Когда Джонатан вернулся за своей женой, он похлопал Гая по спине, поздравил с тем, что тот женился на такой очаровательной девушке, стал танцевать с Андрианной и улыбнулся.
— Теперь я знаю, почему я Эшли Уилкинс. Потому что он Рет Батлер.
Но потом, когда она начала протестовать, что он, а не Гай был лучшим мужчиной в ее жизни, Джонатан пошел на попятный.
— Я имел в виду только внешнее сходство — темные волосы, усы, белый костюм. И присущая южным итальянцам худоба, если я когда-нибудь видел хоть одного.
Андрианна подумала, что Гай был не прав. Самая мудрая не она, а ее супруг.

 

Ее глазам предстала картина отплясывающих Николь и Гая. Невероятно! Она была уверена, что Николь никогда так не танцевала.
Но та сегодня, кажется, не очень контролировала себя. Возможно, из-за шампанского, возможно, из-за витавших в воздухе чудесных флюидов. Или это просто ее Эдвард, с застывшей на губах улыбкой неподвижно сидевший за одним из круглых столиков, подстрекал ее к подобного рода развлечениям?
Николь, такая потерянная сегодня, что говорила о Джонатане как двадцать лет назад:
— О, Энн! Он очень ох-ох, ля-ля… И я так рада за тебя.

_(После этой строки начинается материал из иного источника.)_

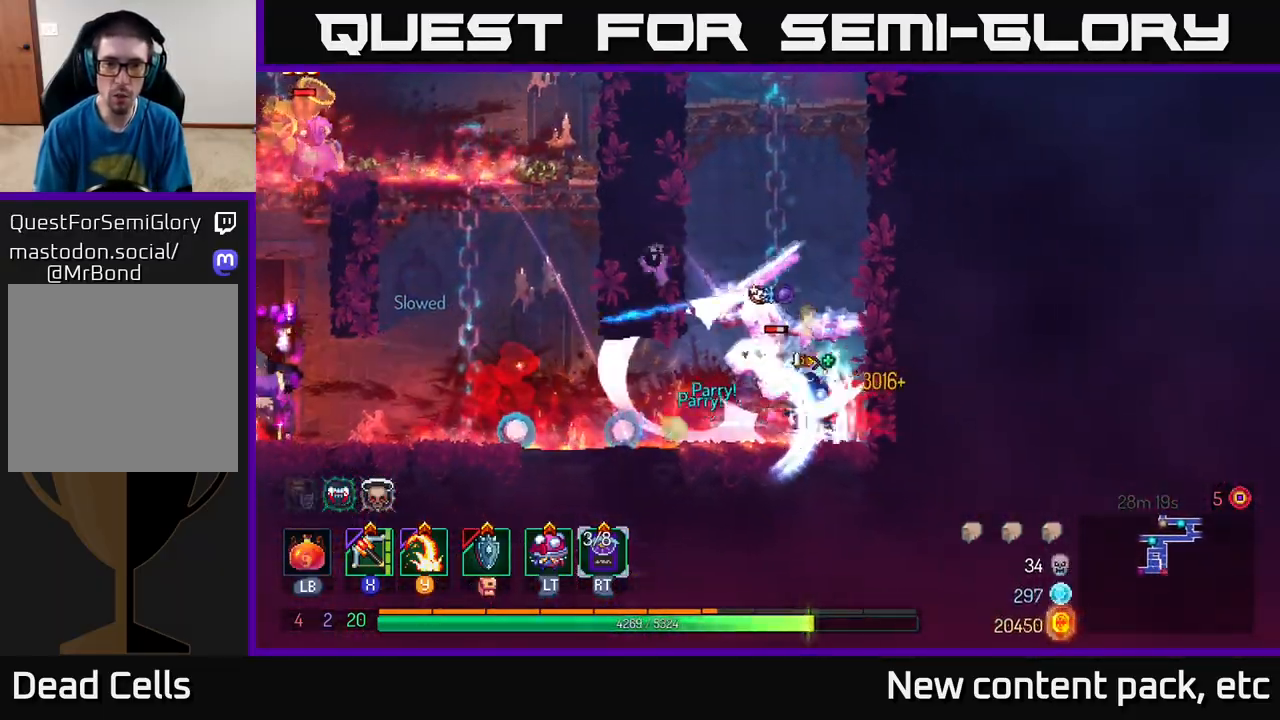
{"buttons": [], "left_stick": "left", "right_stick": "center", "events": [[83, "B", "up"], [133, "B", "down"], [200, "B", "up"], [283, "left_stick", "left"], [317, "Y", "down"], [417, "Y", "up"]]}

Андрианна была по-настоящему тронута словами Николь. И когда та потом с энтузиазмом выразилась о браке Гая с Пенни: «Это грандиозно», она поняла, что Николь по-настоящему потерянная. Всего неделю назад грядущая свадьба была всего-навсего «рядовой» вечеринкой.
Фотографии…
Она танцует с Джино. Джино, все еще симпатичный, несмотря на годы. Его черные волосы поседели, но были невероятно привлекательны, как у пожилого Марчелло Мастрояни.
— Как твои дела, малютка Энни? Как здоровье? Ремиссия?

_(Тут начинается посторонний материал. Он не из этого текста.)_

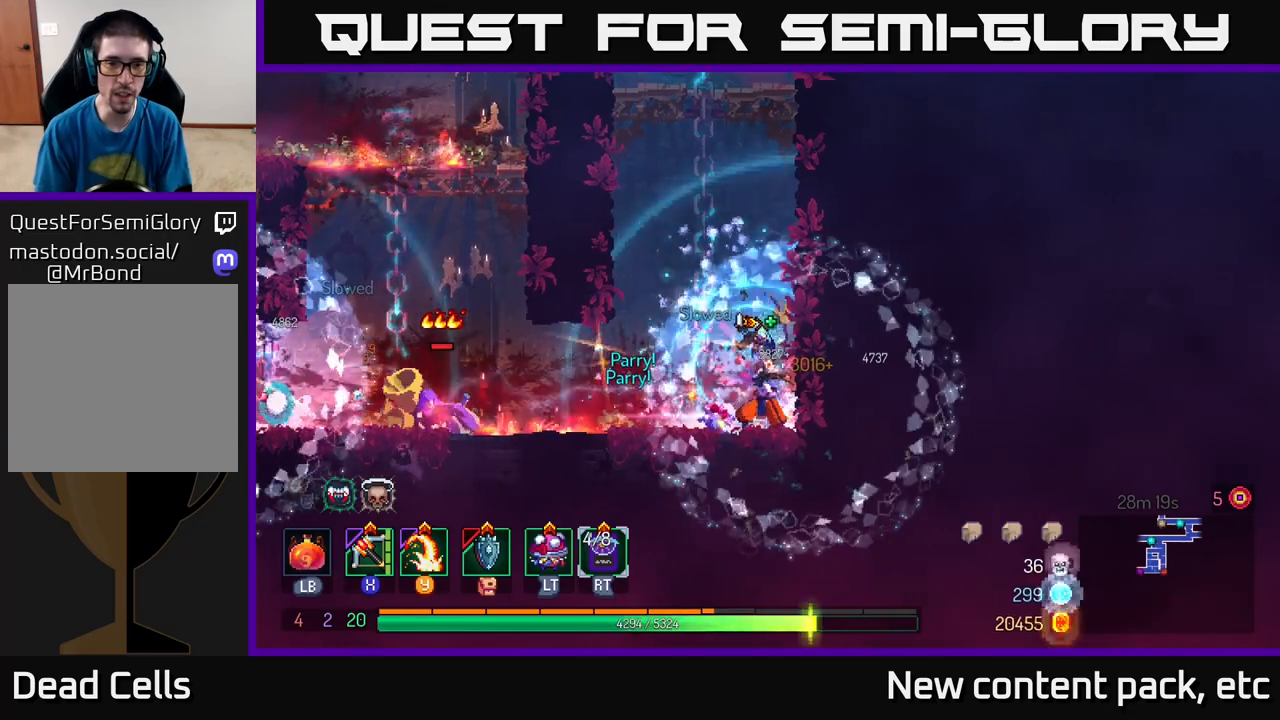
{"buttons": ["X"], "left_stick": "left", "right_stick": "center", "events": [[100, "left_stick", "center"], [383, "left_stick", "left"], [483, "X", "down"]]}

— Все прекрасно, Джино. Ремиссия еще держится… очень крепко!!
— Отлично! Прекрасно!
Танцуя, он крепко прижимал Андрианну к себе. Слишком крепко. И посылал ей сигналы, вызывающие волнующие ощущения, пока она не поняла, что это всего лишь старые ощущения… Туманные воспоминания устраивают фокусы…

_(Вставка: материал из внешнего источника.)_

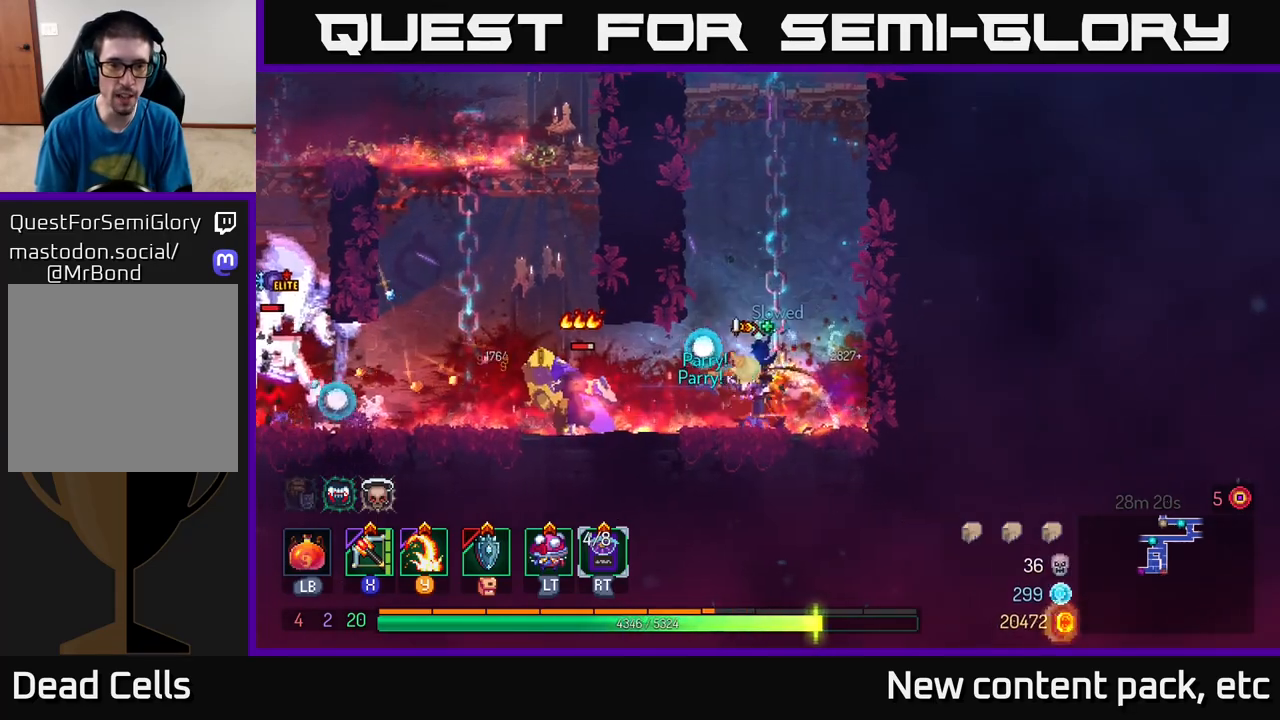
{"buttons": [], "left_stick": "down", "right_stick": "center", "events": [[67, "X", "up"], [183, "left_stick", "center"], [233, "left_stick", "down"]]}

Вдруг Джино раздраженно сказал:
— Сегодняшняя свадьба… ужасная ошибка.
— Почему ты так говоришь?
— Твоя подруга… эта Пенни. Она не для Гая.
— Она очень любит его, а он ее. Оставь их в покое, Джино.
Насколько она помнила, он поднимал брови все так же грозно.
— Думаешь, я вмешаюсь?
Но теперь она была старше и не испугалась:
— Да, я считаю, что ты можешь.
— Я просто желаю Гаэтано счастья и хочу, чтобы он был настоящим мужчиной.
— Тогда оставь его. Оставь их обоих, Джино, и, может быть, они удивят тебя.
— Нет, — он убежденно покачал головой. — Эта женитьба — ошибка. Отец… мать. Техасцы! Все они заботятся только о грандиозности! Нет. Вместе должны быть вы с Гаем, малютка Энни…
Теперь она знала, о чем думает, что чувствует и помнит Джино. Гаэтано и только Гаэтано. Джино постарел, но не изменился. Он по-прежнему был сначала отцом, а уж потом любовником, и на этот раз Андрианна обрадовалась этому.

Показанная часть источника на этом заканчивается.